**GIVEN INSTRUCTION**
Can you copy the CPC passage below word for word, starting with "Figure 3: CPC" and going on through "solvent system selection."?

Molecules A (KD = 1), B (KD < 1), and C (KD > 1) are added to the solvent system, mixed, and the two phases separate out to show the distribution of molecules between the two phases based on the molecules’ partition coefficients (KD). The molecules with a KD, close to a value of 1, are evenly distributed between the two phases which is molecule A, while the molecules with a KD <1 are mainly retained in the upper mobile phase represented by molecule B. The molecules with a KD >1 are more so retained in the lower stationary phase (molecule C). Once the separation takes place in one twin cell, the upper mobile phase is moved to the next cell in the column allowing an additional separation to take place. This process will occur hundreds of times.
Much of what occurs within the column is the result of volumes and flow rates. If molecule B has a KD of 0, molecule B will elute after one volume of the mobile phase is pumped through the CPC system. The flow rate will determine when it will elute. Therefore, if molecule A is truly KD = 1, it will come off following the volume of mobile phase inside the column, plus one column volume of stationary phase pumped through the system. With a KD of 2, molecule C will come off the column after a volume of mobile phase plus two column volumes. This is the scenario when run parameters have been fully optimized.
Figure 3: CPC general principle
Choosing the solvent system in CPC is basically the same as selecting the column and eluent in HPLC. Depending on the end goal, it should be decided whether to operate the CPC in ascending or descending mode. Ascending is akin to normal phase, whereas descending is like reverse phase. This flexibility provides more options regarding solvent system selection.
When selecting a solvent system to use, the solvent system polarity must match the polarity of the molecules to be separated. Next, find the solvent system in which the partition coefficient for the compound of interest is 0.5–3. Note that if KD is too large, a long run time and a broad peak will result. A long run time increases solvent consumption and reduces productivity. If the KD is too small, coelution with other compounds is likely. The third objective when determining the solvent system is recognizing that the KD of the target compound must be different from other molecules’ KD, thus avoiding coelution. Compounds having the same partition coefficient will pass through the column in a similar manner, resulting in no separation.

**STORED ROWS**
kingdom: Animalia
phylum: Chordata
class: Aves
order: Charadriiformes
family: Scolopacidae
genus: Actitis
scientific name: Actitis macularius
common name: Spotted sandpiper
--
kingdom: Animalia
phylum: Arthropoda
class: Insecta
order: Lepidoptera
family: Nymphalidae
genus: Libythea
---
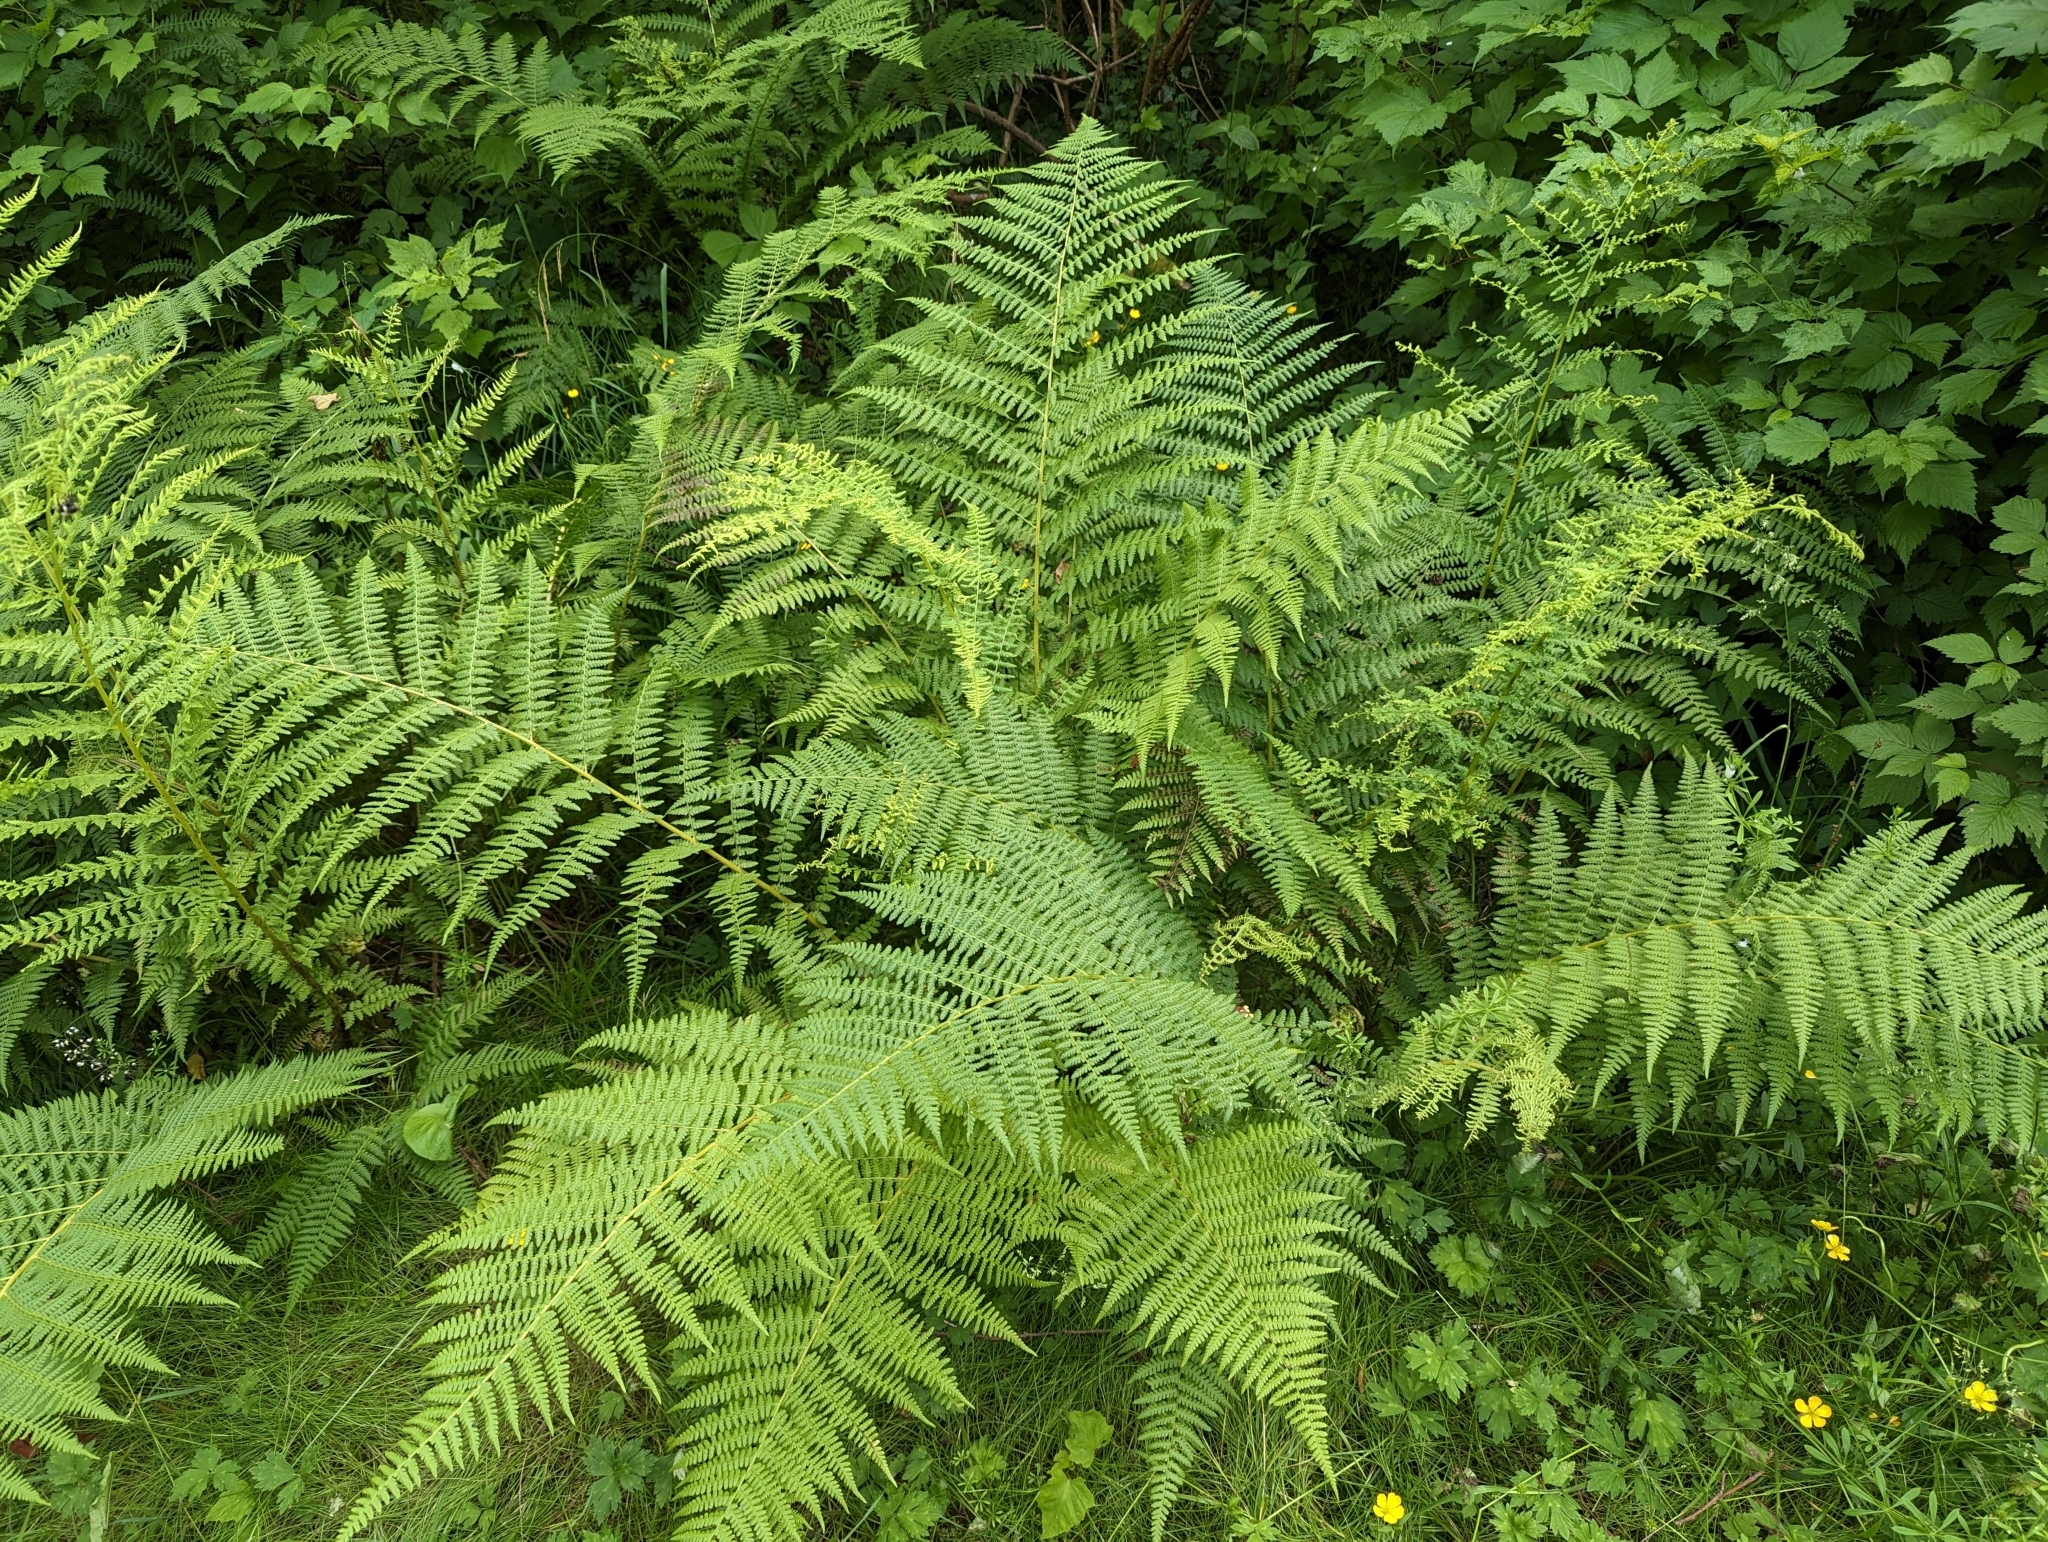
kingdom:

**THE OUTPUT**
Figure 3: CPC general principle
Choosing the solvent system in CPC is basically the same as selecting the column and eluent in HPLC. Depending on the end goal, it should be decided whether to operate the CPC in ascending or descending mode. Ascending is akin to normal phase, whereas descending is like reverse phase. This flexibility provides more options regarding solvent system selection.